__Tasks to carry out__.
a – Quote the thread on nbtree parallel index scans, starting at the words "Do you have" and ending after "theoretical point, though.".
b – In the thread on nbtree parallel index scans, what does _bt_parallel_release use under the hood?
c – List every function named in the thread on nbtree parallel index scans whose name begins with "_bt_".

__Selected excerpt__.

Thread: Re: Limiting overshoot in nbtree's parallel SAOP index scans

Re: Limiting overshoot in nbtree's parallel SAOP index scans

From
Peter Geoghegan
Date:
On Fri, Oct 11, 2024 at 10:27 AM Matthias van de Meent
<boekewurm@gmail.com> wrote:
> With the introduction of the new SAOP handling in PG17, however, the
> shared state has become a bit more muddied. Because the default has
> changed from "stop scanning at the end of a SAOP value's range" to
> "continue scanning, unless ...", and because it is relatively
> expensive to determine whether we need to stop or continue we release
> the parallel scan to continue before we know if a new primitive scan
> would be preferred.

It's not just relatively expensive. It's essential that _bt_readpage
be able to release the parallel scan at the earliest opportunity (just
as soon as the next sibling link is known). Whereas a parallel backend
worker will only decide that it's likely a good idea to do another
primitive index scan when _bt_readpage has finished executing.

Clearly it would not be sensible to wait until _bt_readpage had gotten
as far as deciding on the need for another descent of the index. To do
so would essentially serialize the scan. There are clear advantages to
doing as little coordination as possible among backends. (I don't
think that you disagree with any of this, but just want to establish
context for anybody else that's reading along -- you seem to want to
do some limited/conditional form of this behavior.)

> Problem
> -------
> The new parallel index scan code can only get into a new primitive
> scan IFF no parallel worker has taken the next block in the time
> between the call to _bt_parallel_release at the start of _bt_readpage,
> and the call to _bt_parallel_primscan_schedule through _bt_checkkeys
> slightly later in _bt_readpage. This makes the code susceptible to
> race conditions

Do you have a test case?

I was aware of the issues in this area when designing the
_bt_parallel_primscan_schedule mechanism. I believe it's true that the
scan is only strictly guaranteed to be able to make forward progress
via naively scanning the next leaf page, again and again. This is a
fairly theoretical point, though.

I believe that it's practically impossible for this to cause us
problems. That would require a group of backends that all want to
start another primitive index scan, but each block each other out,
constantly. Not just once, mind you -- again and again (enough to be
noticeable). This would have to happen in spite of the fact that we
only release one backend per _bt_parallel_release call
(_bt_parallel_release uses ConditionVariableSignal under the hood,
which only releases the oldest worker waiting on the CV, not all
backends).

There is no signalling of condition variables within
_bt_parallel_primscan_schedule, either. So you just have this one call
to ConditionVariableSignal. Why should it be possible to get a
stampede of parallel backends? (I'm not 100% sure if your concern is
even theoretically valid.)

> Given the above, a parallel index scan with ScanKey `id = ANY
> (minvalue, maxvalue)` and bad enough timing/luck could thus scan the
> whole index, while just 2 primitive index scans (the behaviour before
> PG17) are sufficient.

__Given information__.
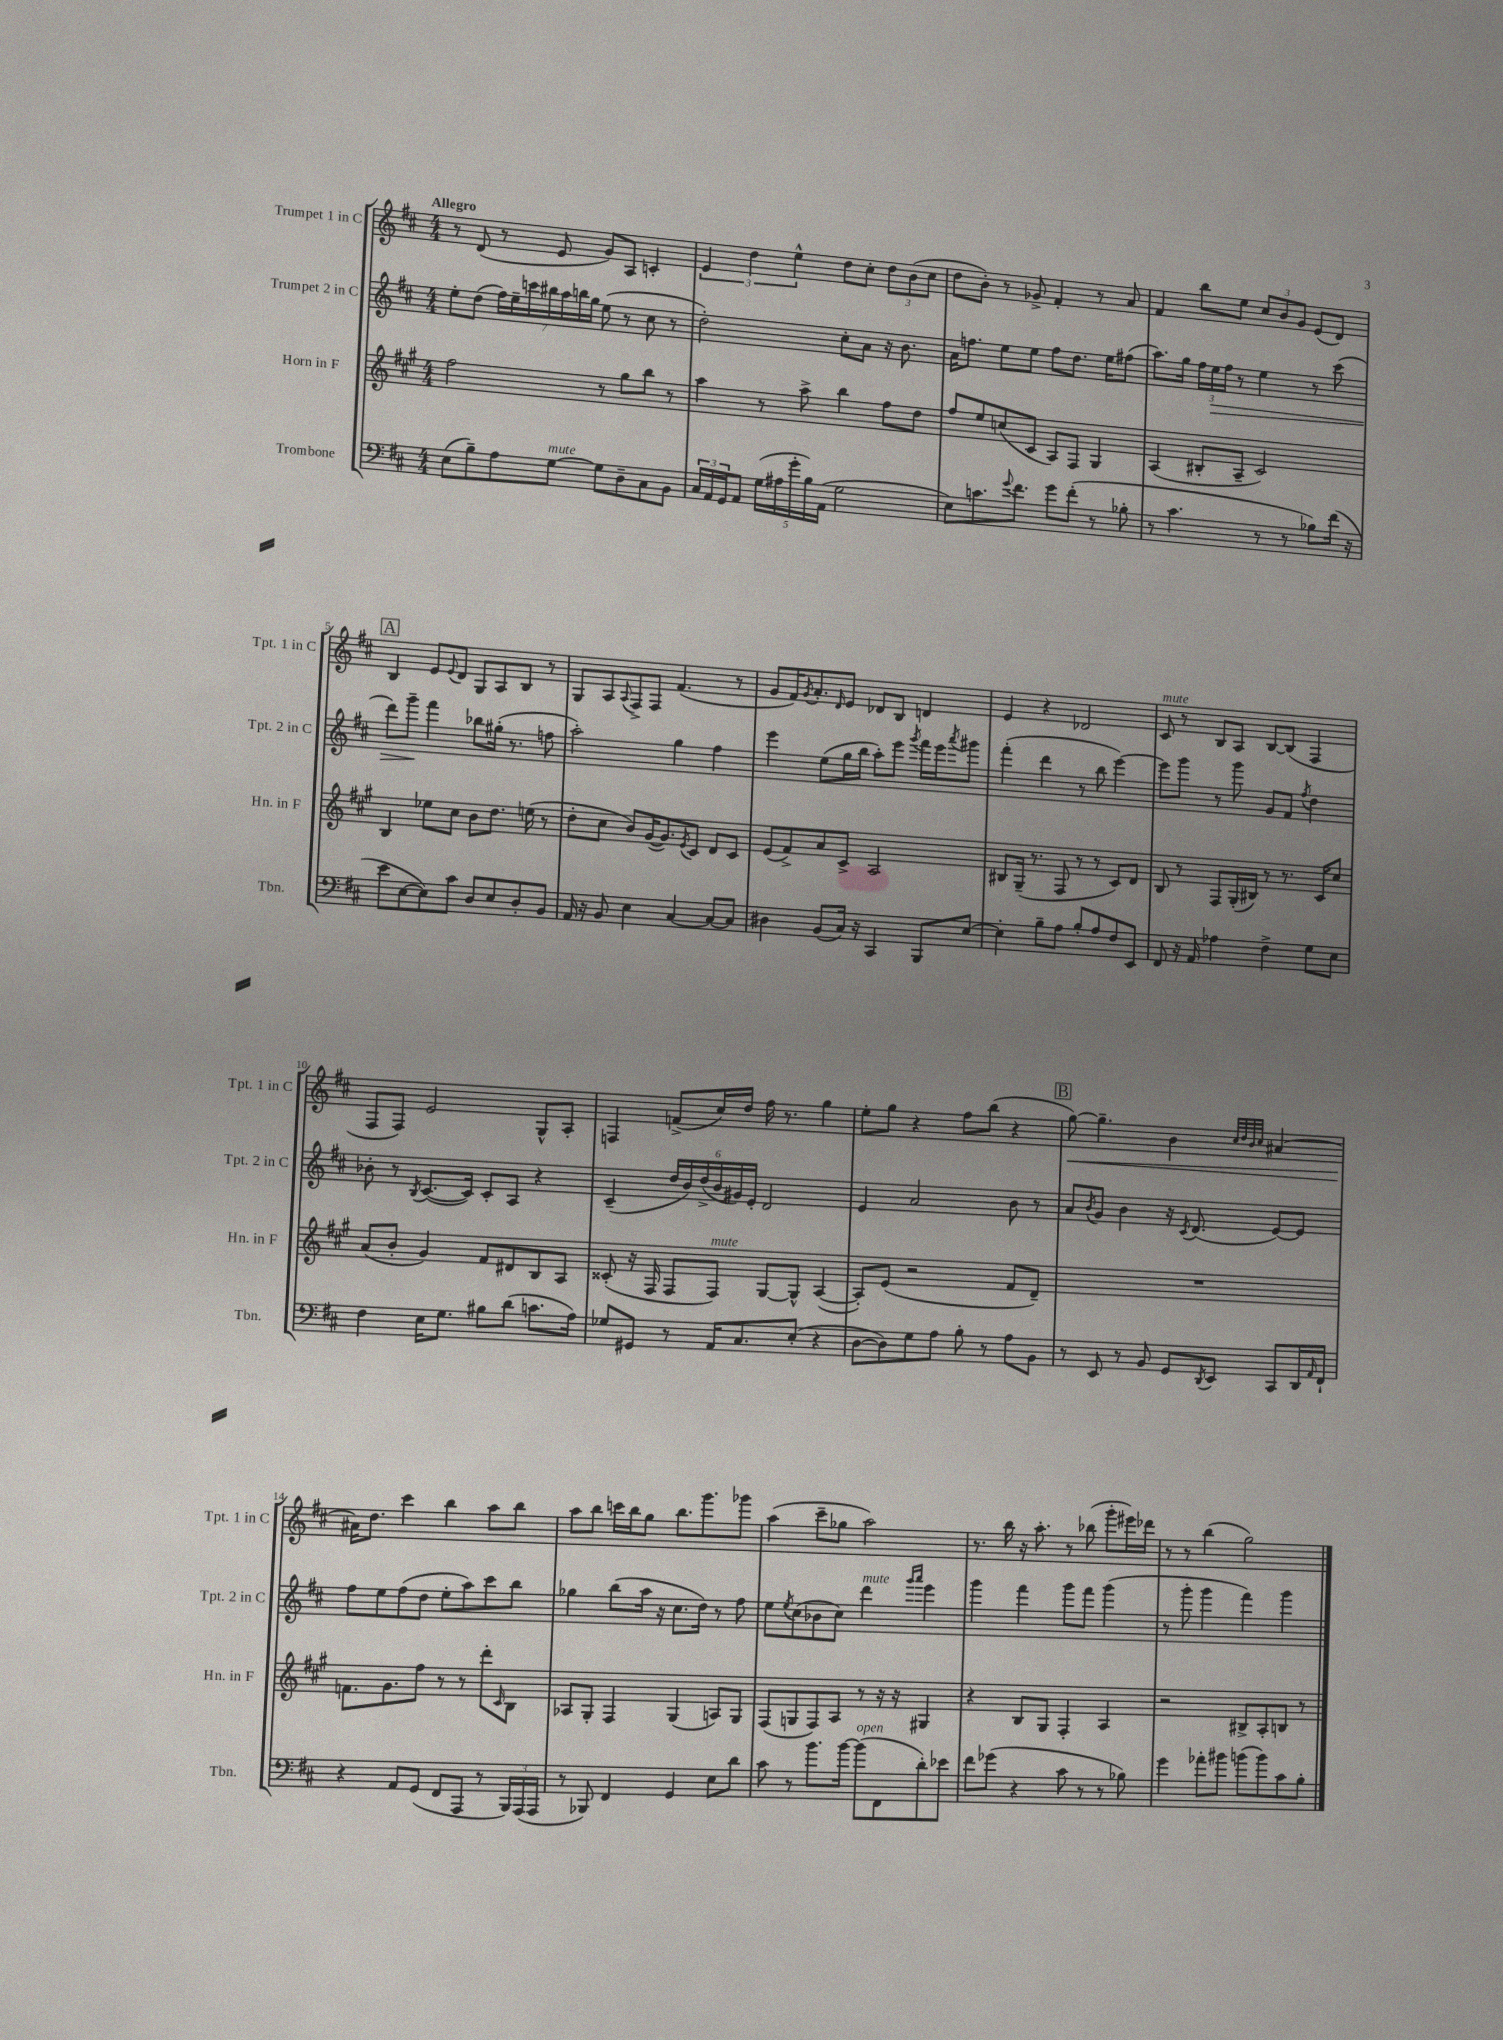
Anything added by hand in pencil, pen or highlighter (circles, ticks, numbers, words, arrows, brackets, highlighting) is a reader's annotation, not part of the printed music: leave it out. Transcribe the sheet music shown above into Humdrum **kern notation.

__Replies__.
a –
Do you have a test case?

I was aware of the issues in this area when designing the
_bt_parallel_primscan_schedule mechanism. I believe it's true that the
scan is only strictly guaranteed to be able to make forward progress
via naively scanning the next leaf page, again and again. This is a
fairly theoretical point, though.

b – ConditionVariableSignal

c – _bt_readpage, _bt_parallel_release, _bt_parallel_primscan_schedule, _bt_checkkeys